• [PROBLEM DETAILS]
Quote verbatim every line of the records from the one containing "Sticla japoneza AGC, claritate" to the one containing "店舗運営責任者:岩井良", including both of those lines. Omit the pictures from your reply.

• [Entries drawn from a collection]
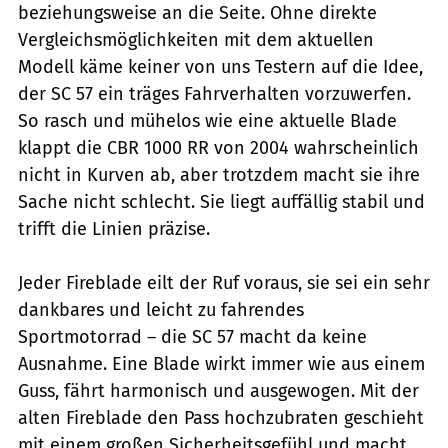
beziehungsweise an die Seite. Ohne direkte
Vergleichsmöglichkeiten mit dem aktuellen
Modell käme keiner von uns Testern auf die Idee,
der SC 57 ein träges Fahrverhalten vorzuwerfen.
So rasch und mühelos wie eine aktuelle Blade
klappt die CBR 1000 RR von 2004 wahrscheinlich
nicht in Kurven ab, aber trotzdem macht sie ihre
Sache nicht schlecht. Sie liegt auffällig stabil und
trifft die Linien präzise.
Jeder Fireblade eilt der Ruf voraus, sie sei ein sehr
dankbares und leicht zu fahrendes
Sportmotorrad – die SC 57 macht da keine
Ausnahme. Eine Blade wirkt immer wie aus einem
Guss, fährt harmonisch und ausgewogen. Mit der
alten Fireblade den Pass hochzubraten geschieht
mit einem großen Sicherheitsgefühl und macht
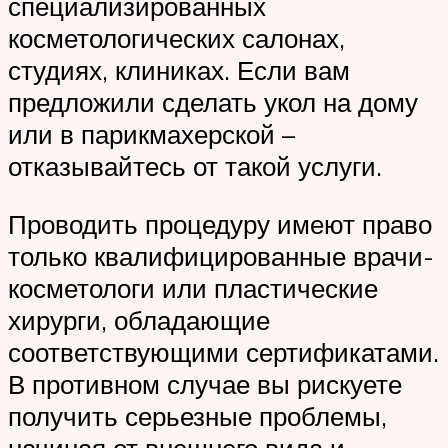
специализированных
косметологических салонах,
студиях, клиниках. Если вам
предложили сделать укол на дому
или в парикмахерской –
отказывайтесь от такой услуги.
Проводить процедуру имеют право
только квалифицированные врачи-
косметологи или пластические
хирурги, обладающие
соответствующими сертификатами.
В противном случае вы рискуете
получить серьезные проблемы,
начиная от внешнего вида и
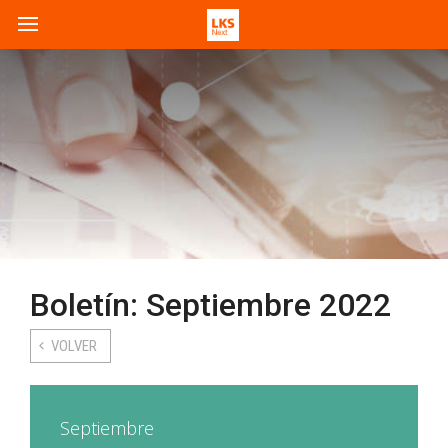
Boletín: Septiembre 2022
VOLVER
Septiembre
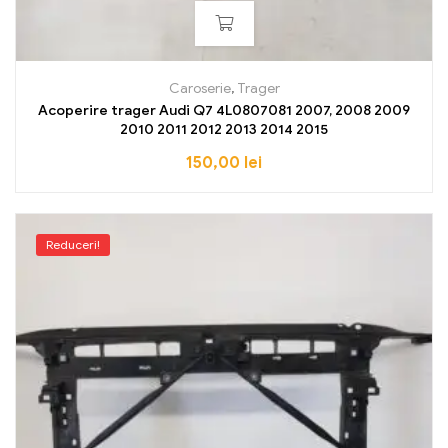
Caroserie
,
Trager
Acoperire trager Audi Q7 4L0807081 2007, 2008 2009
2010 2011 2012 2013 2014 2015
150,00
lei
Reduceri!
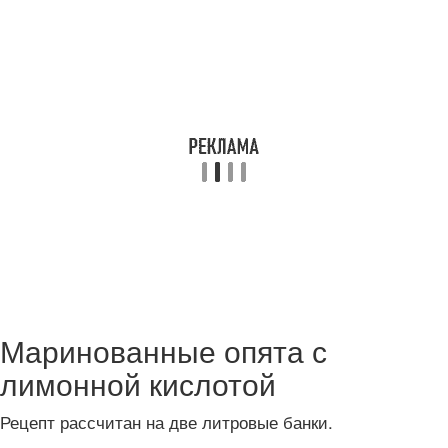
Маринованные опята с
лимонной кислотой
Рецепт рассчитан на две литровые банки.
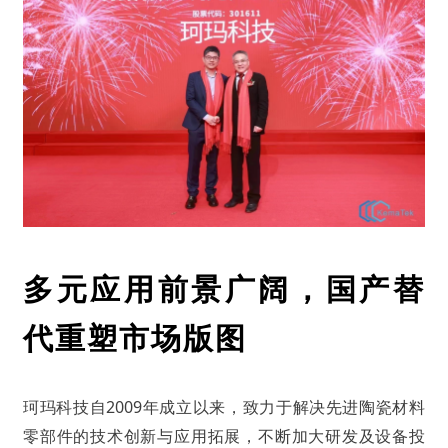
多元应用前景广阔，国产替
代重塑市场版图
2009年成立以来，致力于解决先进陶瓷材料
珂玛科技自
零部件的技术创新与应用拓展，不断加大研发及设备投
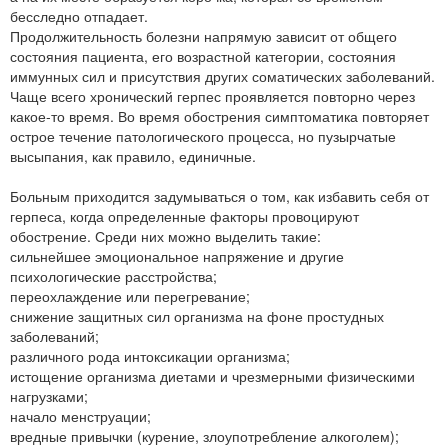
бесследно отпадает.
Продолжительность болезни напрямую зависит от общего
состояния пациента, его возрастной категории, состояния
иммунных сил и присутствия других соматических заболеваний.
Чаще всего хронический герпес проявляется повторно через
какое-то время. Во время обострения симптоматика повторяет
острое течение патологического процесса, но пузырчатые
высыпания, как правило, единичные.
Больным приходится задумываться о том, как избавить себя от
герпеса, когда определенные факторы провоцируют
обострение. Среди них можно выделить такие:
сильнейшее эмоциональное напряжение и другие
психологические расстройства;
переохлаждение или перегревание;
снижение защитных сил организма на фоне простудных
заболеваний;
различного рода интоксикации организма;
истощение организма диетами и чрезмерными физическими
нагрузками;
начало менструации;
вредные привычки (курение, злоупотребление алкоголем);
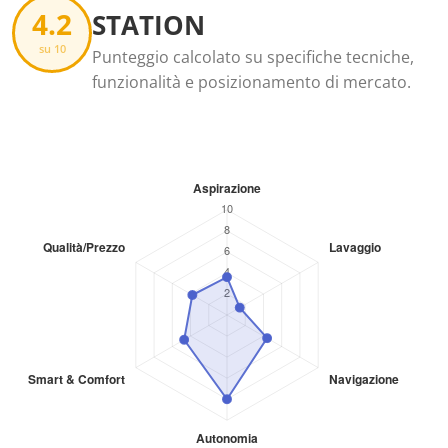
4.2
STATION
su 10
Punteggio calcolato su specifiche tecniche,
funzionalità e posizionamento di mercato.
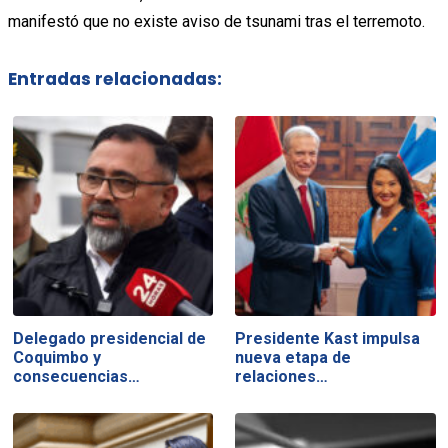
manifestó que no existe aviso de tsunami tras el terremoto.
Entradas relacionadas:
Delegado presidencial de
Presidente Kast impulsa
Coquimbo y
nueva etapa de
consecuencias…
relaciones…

* * *

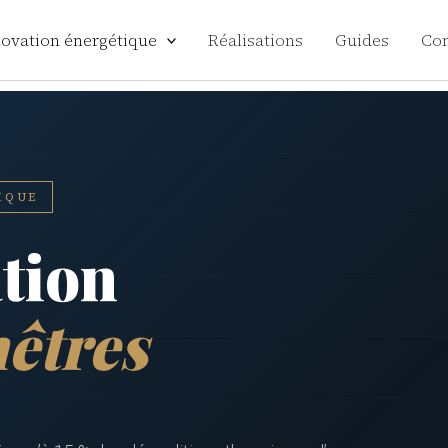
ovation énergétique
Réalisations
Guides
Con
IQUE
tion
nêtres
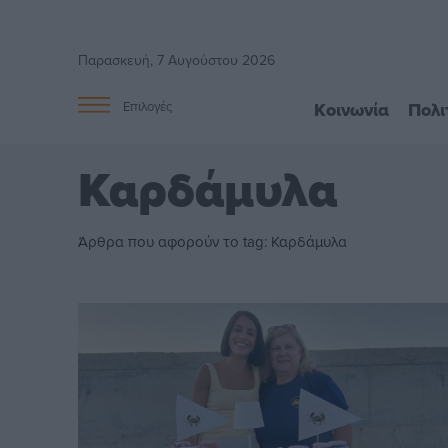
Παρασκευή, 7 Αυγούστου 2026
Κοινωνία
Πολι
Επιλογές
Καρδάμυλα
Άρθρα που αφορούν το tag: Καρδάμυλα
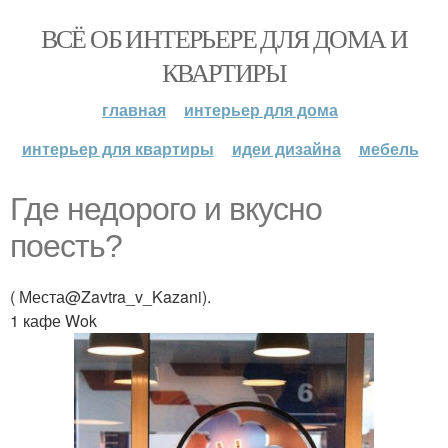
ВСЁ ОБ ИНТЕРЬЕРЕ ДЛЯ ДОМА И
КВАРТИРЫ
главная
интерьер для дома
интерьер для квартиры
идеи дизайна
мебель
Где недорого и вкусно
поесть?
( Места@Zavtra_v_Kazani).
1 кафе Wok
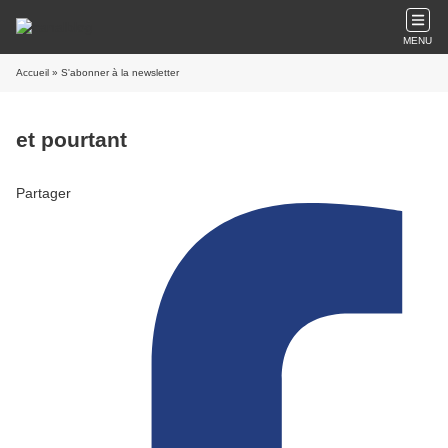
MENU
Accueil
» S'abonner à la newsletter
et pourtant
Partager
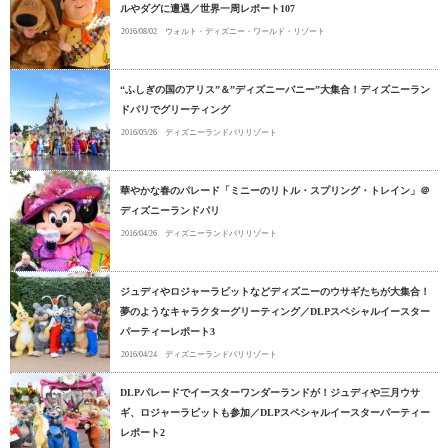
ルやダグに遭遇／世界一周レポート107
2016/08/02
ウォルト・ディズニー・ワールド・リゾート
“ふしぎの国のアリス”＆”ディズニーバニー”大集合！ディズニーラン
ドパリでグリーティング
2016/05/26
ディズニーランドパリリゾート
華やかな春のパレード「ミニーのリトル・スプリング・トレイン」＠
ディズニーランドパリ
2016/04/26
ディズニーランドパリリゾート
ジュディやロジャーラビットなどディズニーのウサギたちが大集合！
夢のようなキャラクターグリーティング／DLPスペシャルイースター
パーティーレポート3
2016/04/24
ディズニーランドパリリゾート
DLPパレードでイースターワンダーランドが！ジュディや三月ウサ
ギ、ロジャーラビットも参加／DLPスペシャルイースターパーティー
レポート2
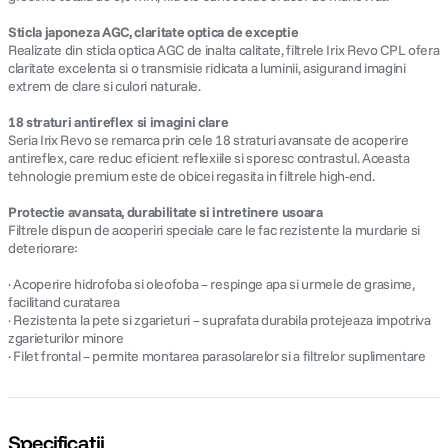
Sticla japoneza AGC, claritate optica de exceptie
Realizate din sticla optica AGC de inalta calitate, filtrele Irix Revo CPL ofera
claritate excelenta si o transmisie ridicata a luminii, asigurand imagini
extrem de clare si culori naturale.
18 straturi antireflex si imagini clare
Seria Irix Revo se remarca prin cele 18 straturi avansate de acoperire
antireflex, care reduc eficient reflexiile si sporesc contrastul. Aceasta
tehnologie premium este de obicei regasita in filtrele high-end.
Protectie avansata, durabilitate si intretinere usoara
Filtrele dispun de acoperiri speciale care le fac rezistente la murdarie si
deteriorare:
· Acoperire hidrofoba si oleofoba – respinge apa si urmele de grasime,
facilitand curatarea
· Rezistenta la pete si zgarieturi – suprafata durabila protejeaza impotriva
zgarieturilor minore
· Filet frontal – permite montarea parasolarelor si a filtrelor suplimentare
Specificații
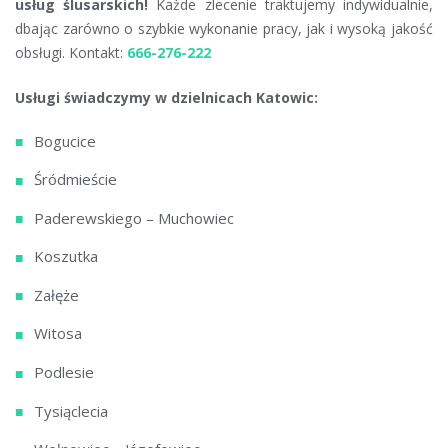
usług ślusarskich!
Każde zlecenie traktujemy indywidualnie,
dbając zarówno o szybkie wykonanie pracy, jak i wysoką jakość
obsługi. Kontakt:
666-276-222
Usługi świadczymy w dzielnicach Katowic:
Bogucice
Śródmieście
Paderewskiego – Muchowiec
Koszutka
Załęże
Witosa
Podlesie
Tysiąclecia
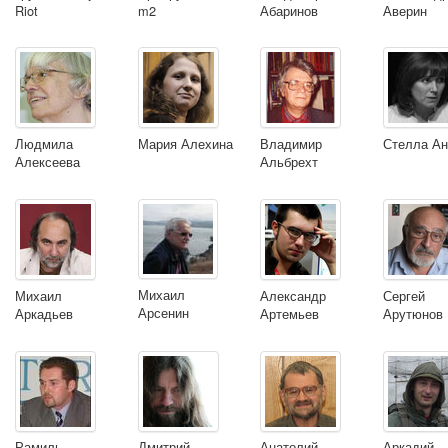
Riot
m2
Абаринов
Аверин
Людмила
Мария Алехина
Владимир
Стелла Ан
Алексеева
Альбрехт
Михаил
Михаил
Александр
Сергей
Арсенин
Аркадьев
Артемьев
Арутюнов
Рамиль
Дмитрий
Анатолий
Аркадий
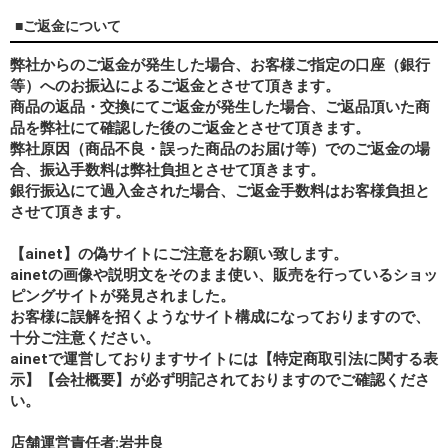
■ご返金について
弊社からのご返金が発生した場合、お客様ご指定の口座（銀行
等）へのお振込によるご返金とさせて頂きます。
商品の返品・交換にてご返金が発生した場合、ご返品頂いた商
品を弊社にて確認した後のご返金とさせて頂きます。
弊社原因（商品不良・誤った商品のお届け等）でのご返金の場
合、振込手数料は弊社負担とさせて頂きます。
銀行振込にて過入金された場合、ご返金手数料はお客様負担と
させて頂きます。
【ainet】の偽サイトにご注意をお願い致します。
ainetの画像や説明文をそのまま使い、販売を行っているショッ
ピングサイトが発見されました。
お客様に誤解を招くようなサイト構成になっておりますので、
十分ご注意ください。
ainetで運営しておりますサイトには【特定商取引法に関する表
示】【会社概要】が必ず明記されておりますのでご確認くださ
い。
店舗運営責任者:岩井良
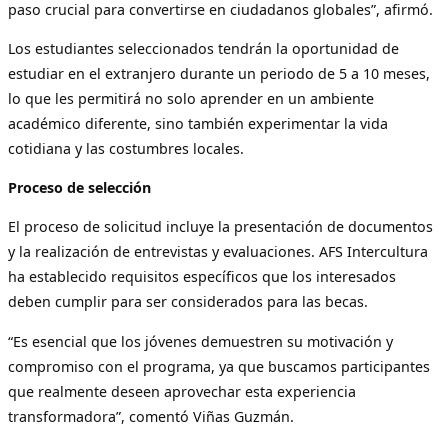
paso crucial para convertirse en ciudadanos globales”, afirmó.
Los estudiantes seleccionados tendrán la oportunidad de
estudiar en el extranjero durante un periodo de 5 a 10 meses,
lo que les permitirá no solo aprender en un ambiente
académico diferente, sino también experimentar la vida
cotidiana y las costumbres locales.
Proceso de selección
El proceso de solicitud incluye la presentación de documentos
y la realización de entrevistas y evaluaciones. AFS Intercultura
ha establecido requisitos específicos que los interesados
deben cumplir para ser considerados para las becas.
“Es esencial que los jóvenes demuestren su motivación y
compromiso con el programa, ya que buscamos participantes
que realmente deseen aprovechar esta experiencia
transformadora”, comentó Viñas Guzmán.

==

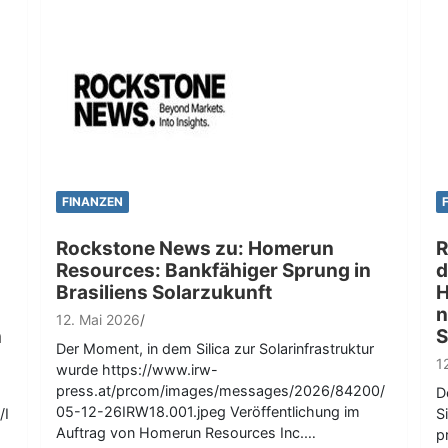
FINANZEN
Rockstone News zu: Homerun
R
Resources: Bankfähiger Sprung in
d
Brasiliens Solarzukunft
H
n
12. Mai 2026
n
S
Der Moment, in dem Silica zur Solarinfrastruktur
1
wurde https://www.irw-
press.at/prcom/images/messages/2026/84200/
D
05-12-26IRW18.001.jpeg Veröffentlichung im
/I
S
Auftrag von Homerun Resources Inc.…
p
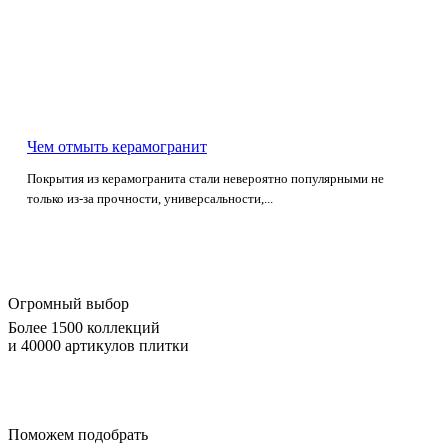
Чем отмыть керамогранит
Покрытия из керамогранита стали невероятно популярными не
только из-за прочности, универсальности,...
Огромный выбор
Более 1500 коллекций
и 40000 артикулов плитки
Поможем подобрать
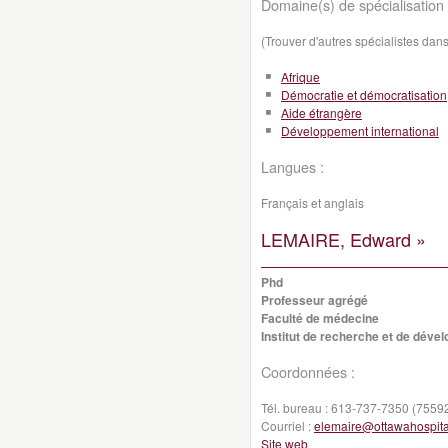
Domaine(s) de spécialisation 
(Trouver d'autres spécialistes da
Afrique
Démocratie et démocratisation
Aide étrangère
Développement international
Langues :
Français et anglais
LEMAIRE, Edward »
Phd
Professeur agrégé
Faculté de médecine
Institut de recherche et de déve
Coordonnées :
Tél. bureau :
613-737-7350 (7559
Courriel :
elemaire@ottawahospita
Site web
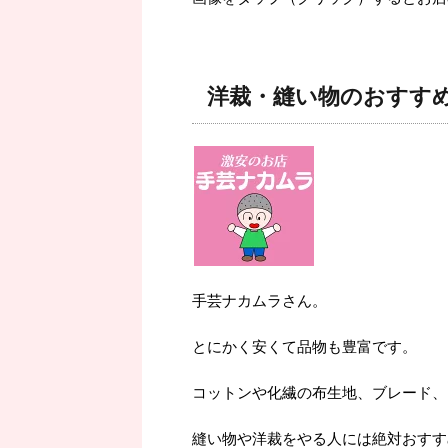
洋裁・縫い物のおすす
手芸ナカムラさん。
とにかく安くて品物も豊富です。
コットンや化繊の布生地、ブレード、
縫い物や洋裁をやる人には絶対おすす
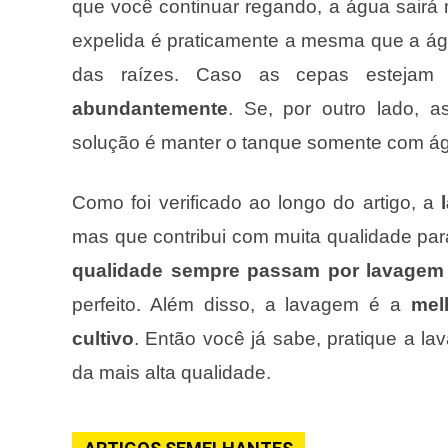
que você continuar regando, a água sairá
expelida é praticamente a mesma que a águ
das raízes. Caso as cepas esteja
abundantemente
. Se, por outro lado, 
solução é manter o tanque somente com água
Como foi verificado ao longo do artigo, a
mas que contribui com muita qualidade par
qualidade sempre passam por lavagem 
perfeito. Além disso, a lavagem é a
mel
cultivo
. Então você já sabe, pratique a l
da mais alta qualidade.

• [TASK SOLUTION]
Sticla japoneza AGC, claritate optica de exceptie
Realizate din sticla optica AGC de inalta calitate, filtrele Irix Revo CPL ofera
claritate excelenta si o transmisie ridicata a luminii, asigurand imagini
extrem de clare si culori naturale.
18 straturi antireflex si imagini clare
Seria Irix Revo se remarca prin cele 18 straturi avansate de acoperire
antireflex, care reduc eficient reflexiile si sporesc contrastul. Aceasta
tehnologie premium este de obicei regasita in filtrele high-end.
Protectie avansata, durabilitate si intretinere usoara
Filtrele dispun de acoperiri speciale care le fac rezistente la murdarie si
deteriorare:
· Acoperire hidrofoba si oleofoba – respinge apa si urmele de grasime,
facilitand curatarea
· Rezistenta la pete si zgarieturi – suprafata durabila protejeaza impotriva
zgarieturilor minore
· Filet frontal – permite montarea parasolarelor si a filtrelor suplimentare
Specificații
usług ślusarskich!
Każde zlecenie traktujemy indywidualnie,
dbając zarówno o szybkie wykonanie pracy, jak i wysoką jakość
obsługi. Kontakt:
666-276-222
Usługi świadczymy w dzielnicach Katowic:
Bogucice
Śródmieście
Paderewskiego – Muchowiec
Koszutka
Załęże
Witosa
Podlesie
Tysiąclecia
Riot
m2
Абаринов
Аверин
Людмила
Мария Алехина
Владимир
Стелла Ан
Алексеева
Альбрехт
Михаил
Михаил
Александр
Сергей
Арсенин
Аркадьев
Артемьев
Арутюнов
Рамиль
Дмитрий
Анатолий
Аркадий
■ご返金について
弊社からのご返金が発生した場合、お客様ご指定の口座（銀行
等）へのお振込によるご返金とさせて頂きます。
商品の返品・交換にてご返金が発生した場合、ご返品頂いた商
品を弊社にて確認した後のご返金とさせて頂きます。
弊社原因（商品不良・誤った商品のお届け等）でのご返金の場
合、振込手数料は弊社負担とさせて頂きます。
銀行振込にて過入金された場合、ご返金手数料はお客様負担と
させて頂きます。
【ainet】の偽サイトにご注意をお願い致します。
ainetの画像や説明文をそのまま使い、販売を行っているショッ
ピングサイトが発見されました。
お客様に誤解を招くようなサイト構成になっておりますので、
十分ご注意ください。
ainetで運営しておりますサイトには【特定商取引法に関する表
示】【会社概要】が必ず明記されておりますのでご確認くださ
い。
店舗運営責任者:岩井良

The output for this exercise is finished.